A Mighty Heart * * * 1/2
Directed by Michael Winterbottom
Angelia Jolie, Dan Futterman
It is remarkable how much tension director Michael Winterbottom delivers in A Mighty Heart, an economical, 100-minute picture with a foregone conclusion. Based on the novel by Mariane Pearl, wife of slain American journalist Daniel Pearl, and starring Angelina Jolie in a commanding performance, the film traces the frantic search for the missing American with breakneck speed and docu-style urgency, marching toward its tragic denouement. And the investigation reveals a tangle of political, religious and personal politics.
Set in 1992 Karachi, Pakistan, Winterbottom wastes no time with the abduction as Wall Street Journal reporter Daniel Pearl (Dan Futterman) sets out to conduct a fateful interview with an extremist Islamic leader that will lead to his kidnapping and murder—a fact not discovered until nearly a month later when his beheading was revealed on videotape. During this span of time, both American and Pakistani teams of law enforcement and journalists swept through the country’s labyrinthine, radical underground terror factions, pursuing each potential culprit from cryptic, out-of-the-woodwork leads.
Winterbottom fashions this investigation with an echo of Costa Gavras (think Missing) and as a fitting companion piece to Paul Greengrass’ galvanic United 93, shot by his regular cinematographer, Marcel Zyskind, with handheld immediacy, in observant, close-up shots of pregnant Mariane, also a journalist, played by Jolie with a cerebral optimism that keeps the investigation moving and its dangerous implications at arm’s length, even as the odds become increasingly unlikely that Pearl will return.
The streamlined script, written by John Orloff from Mariane Pearl’s account, sets the majority of the investigation inside the confines of the Pearl home, transformed into an investigative ground zero as Mariane charts a conspiratorial web of suspects as days tick by, ransom notes and photos emerge and a stateside media frenzy erupts.

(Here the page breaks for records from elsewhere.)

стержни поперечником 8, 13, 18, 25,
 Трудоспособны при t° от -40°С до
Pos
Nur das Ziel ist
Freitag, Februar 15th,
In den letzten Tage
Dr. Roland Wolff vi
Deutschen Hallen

In two minor roles, there standouts who nearly match Jolie’s conviction. As sensitive friend and fellow journalist Asra Nomani, Archie Punjabi is rock-solid in her scenes with Mariane, although she always seems to be aware that the worst has yet to come. And on the heels of his equally powerful performance in Mira Nair’s The Namesake, Irfan Khan mixes compassion for Mariane with a hard charging determination to weed out the abductors.

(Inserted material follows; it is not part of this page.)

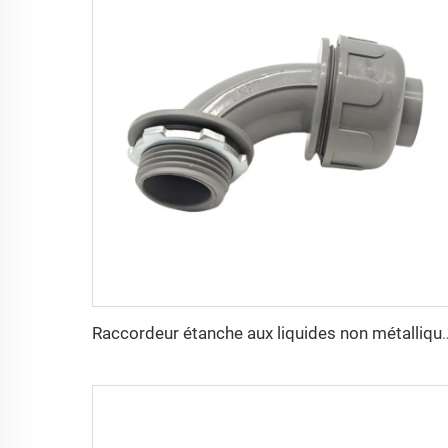
Raccordeur étanche aux liquide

Jolie bears a striking resemblance to her real-life counterpart, hair in tightly-curled rings and eyes shaded deeply brown. And while the film was produced by Jolie’s life partner Brad Pitt, the actress was Mariane Pearl’s first choice to play her. It’s easy to see why, given Jolie’s unflagging maternal and philanthropic globetrotting. Jolie does her immense justice. For most of the film, her Mariane Pearl is a model of composure and focus, collecting information bit by bit, coming to a series of unfortunate conclusions. Even near the picture’s close, as she hosts a dinner party for those involved in finding the truth about Pearl’s demise, she avoids the impulse toward sentiment.
Yet in the movie’s most powerful yet simple scene, she lets out a caterwaul of grief, howling in agony after finally discovering what really happened. Winterbottom wisely stepping back and letting the actress do the heavy lifting, collapsing while a still camera silently watches the prolonged release. It is here that A Mighty Heart, which previously played as an engrossing suspense procedural, becomes a romantic tragedy more about the death of love than the death of a journalist.